■ Exercise prompt:
Copy each line of the records that holds the string "Anda".

■ Input:
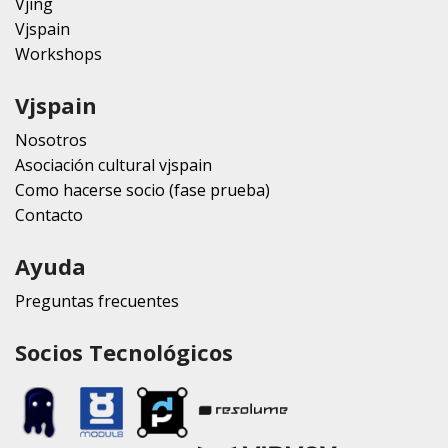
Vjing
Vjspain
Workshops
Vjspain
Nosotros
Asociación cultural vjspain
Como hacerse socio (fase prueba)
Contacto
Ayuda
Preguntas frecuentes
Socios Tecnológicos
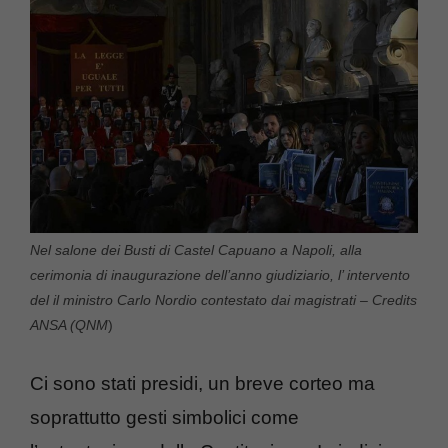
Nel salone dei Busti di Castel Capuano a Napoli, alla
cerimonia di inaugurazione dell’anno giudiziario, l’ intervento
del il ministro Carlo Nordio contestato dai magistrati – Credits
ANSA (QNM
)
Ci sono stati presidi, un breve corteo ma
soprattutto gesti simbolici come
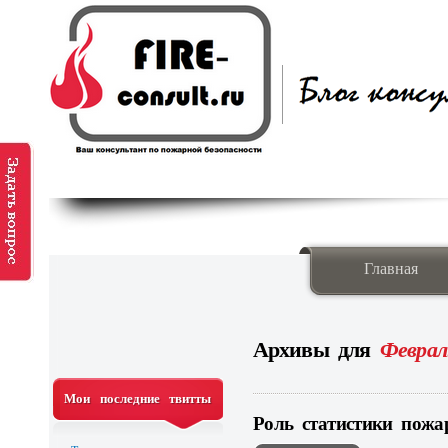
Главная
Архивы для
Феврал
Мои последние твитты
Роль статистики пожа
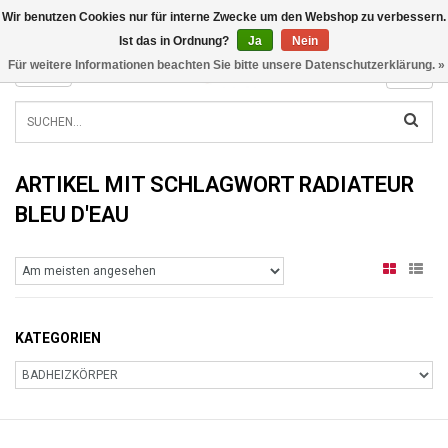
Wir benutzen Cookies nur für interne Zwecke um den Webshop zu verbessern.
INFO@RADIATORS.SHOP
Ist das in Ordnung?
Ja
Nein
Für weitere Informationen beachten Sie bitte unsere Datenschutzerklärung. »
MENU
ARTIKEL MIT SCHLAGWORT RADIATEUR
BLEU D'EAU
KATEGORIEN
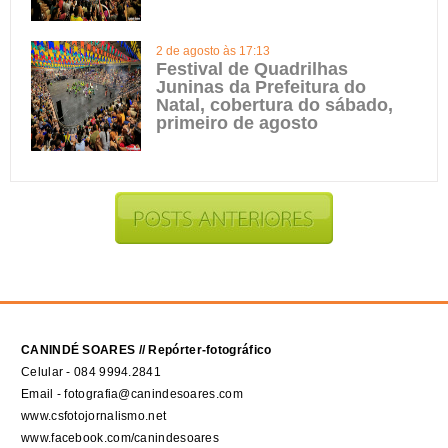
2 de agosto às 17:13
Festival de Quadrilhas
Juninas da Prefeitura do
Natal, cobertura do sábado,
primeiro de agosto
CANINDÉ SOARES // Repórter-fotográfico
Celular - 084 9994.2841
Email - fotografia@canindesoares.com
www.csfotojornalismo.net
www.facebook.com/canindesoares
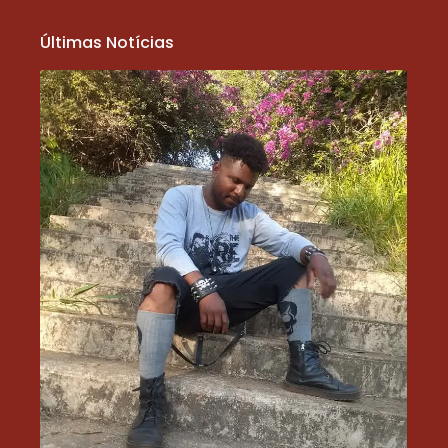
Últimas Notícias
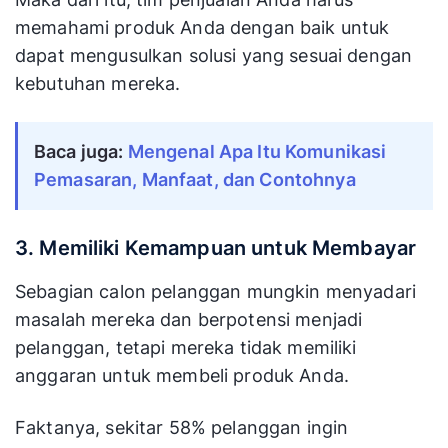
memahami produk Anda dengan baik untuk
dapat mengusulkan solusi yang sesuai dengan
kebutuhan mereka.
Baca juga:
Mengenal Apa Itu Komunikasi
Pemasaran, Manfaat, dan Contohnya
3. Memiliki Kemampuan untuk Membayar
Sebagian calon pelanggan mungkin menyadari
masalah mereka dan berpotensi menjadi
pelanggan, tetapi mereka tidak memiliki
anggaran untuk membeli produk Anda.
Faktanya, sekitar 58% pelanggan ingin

■ Exercise solution:
memahami produk Anda dengan baik untuk
anggaran untuk membeli produk Anda.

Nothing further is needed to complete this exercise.